Don’t Forget to Write!

Florida. True, it is the land of retirement, sunshine, Disney, traffic, crime, and hurricanes. Let’s not forget environmental and immigration problems. What a great place to write about. Some who write Florida fiction make it to the best-seller list some don’t. Most, however, write a darn good story.

John D. McDonald’s Travis McGee set the standard for Florida crime fiction. Prominent on bookstore shelves is Miami Herald columnist Carl Hiaasen. His quirky novels are “laugh out loud” events, even if they don’t always make it to critical acclaim at the box office (i.e. Striptease.) In memory, I have never recommended a Hiaasen book to a friend and gotten anything but terrific reactions.

The list of well known writers boiling just below superstar status is a fairly long one. On it are some of my favorites. Some would qualify as mystery writers, some, a half step away, suspense/crime. Others have simply created memorable characters, many reappearing, and all enormously engaging.
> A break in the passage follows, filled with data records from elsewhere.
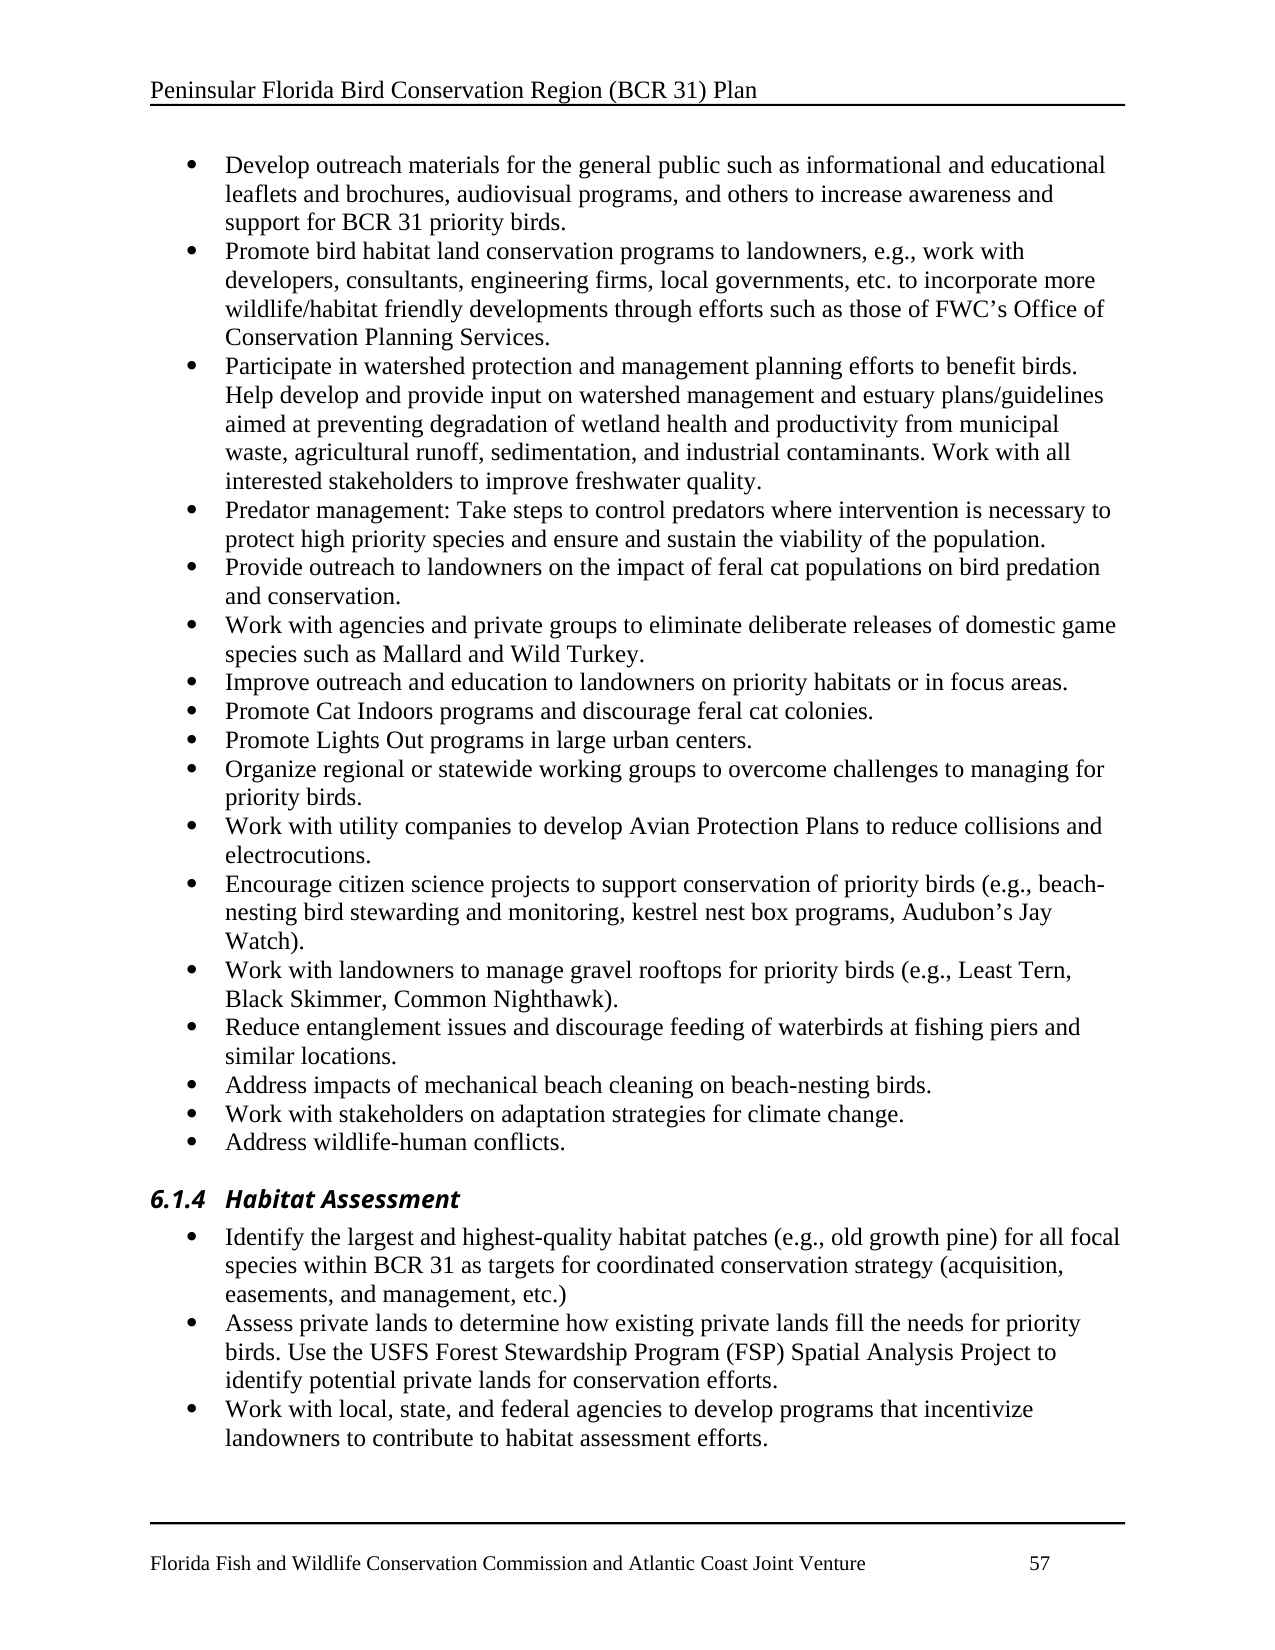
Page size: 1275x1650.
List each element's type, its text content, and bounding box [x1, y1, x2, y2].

list Work with landowners to manage gravel rooftops for priority birds (e.g., Least Tern, Black Skimmer, Common Nighthawk). [187, 955, 1125, 1012]
list Address impacts of mechanical beach cleaning on beach-nesting birds. [187, 1070, 1125, 1099]
list Address wildlife-human conflicts. [187, 1127, 1125, 1156]
list Promote bird habitat land conservation programs to landowners, e.g., work with developers, consultants, engineering firms, local governments, etc. to incorporate more wildlife/habitat friendly developments through efforts such as those of FWC’s Office of Conservation Planning Services. [187, 236, 1125, 351]
list Develop outreach materials for the general public such as informational and educational leaflets and brochures, audiovisual programs, and others to increase awareness and support for BCR 31 priority birds. [187, 150, 1125, 236]
list Work with local, state, and federal agencies to develop programs that incentivize landowners to contribute to habitat assessment efforts. [187, 1394, 1125, 1452]
list Assess private lands to determine how existing private lands fill the needs for priority birds. Use the USFS Forest Stewardship Program (FSP) Spatial Analysis Project to identify potential private lands for conservation efforts. [187, 1308, 1125, 1394]
list Work with agencies and private groups to eliminate deliberate releases of domestic game species such as Mallard and Wild Turkey. [187, 610, 1125, 667]
list Encourage citizen science projects to support conservation of priority birds (e.g., beach-nesting bird stewarding and monitoring, kestrel nest box programs, Audubon’s Jay Watch). [187, 869, 1125, 955]
list Improve outreach and education to landowners on priority habitats or in focus areas. [187, 667, 1125, 696]
list Reduce entanglement issues and discourage feeding of waterbirds at fishing piers and similar locations. [187, 1012, 1125, 1070]
list Identify the largest and highest-quality habitat patches (e.g., old growth pine) for all focal species within BCR 31 as targets for coordinated conservation strategy (acquisition, easements, and management, etc.) [187, 1222, 1125, 1308]
list Participate in watershed protection and management planning efforts to benefit birds. Help develop and provide input on watershed management and estuary plans/guidelines aimed at preventing degradation of wetland health and productivity from municipal waste, agricultural runoff, sedimentation, and industrial contaminants. Work with all interested stakeholders to improve freshwater quality. [187, 351, 1125, 495]
list Promote Cat Indoors programs and discourage feral cat colonies. [187, 696, 1125, 725]
list Work with stakeholders on adaptation strategies for climate change. [187, 1099, 1125, 1127]
list Predator management: Take steps to control predators where intervention is necessary to protect high priority species and ensure and sustain the viability of the population. [187, 495, 1125, 552]
list Work with utility companies to develop Avian Protection Plans to reduce collisions and electrocutions. [187, 811, 1125, 869]
list Promote Lights Out programs in large urban centers. [187, 725, 1125, 754]
list Provide outreach to landowners on the impact of feral cat populations on bird predation and conservation. [187, 552, 1125, 610]
subtitle Habitat Assessment [150, 1181, 1125, 1215]
list Organize regional or statewide working groups to overcome challenges to managing for priority birds. [187, 754, 1125, 811]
Laurence Shames, Randy Wayne White, James W. Hall, Les Standiford, John Lutz, Paul Levine, Ed McBain’s “Matthew Hope” series and the unforgettable Charles Willeford, who although deceased may have been the “writers writer” in the Florida genre.

In the past several years several writers have emerged as best-selling Florida writers. Jeff Lindsay, the creator of Showtime series character, Dexter has four books to date featuring the intrepid “Dark Passenger.” James Grippando is hot and so is James O. Born.

If Key West has ever enchanted you, authors Laurence Shames and Tom Corcoran can put you there in a fashion that most tourists would surely miss. They each have casts of characters, recurring in their books, zany New York transplants, good guys and bad guys, funny guys and hard guys. Sometimes a minor character in one story becomes central in another. Throughout their work; humor, love, unusual criminals and unlikely heroes abound. It may have been Hemingway’s town once, with Shames and Corcoran, it’s a whole different trip.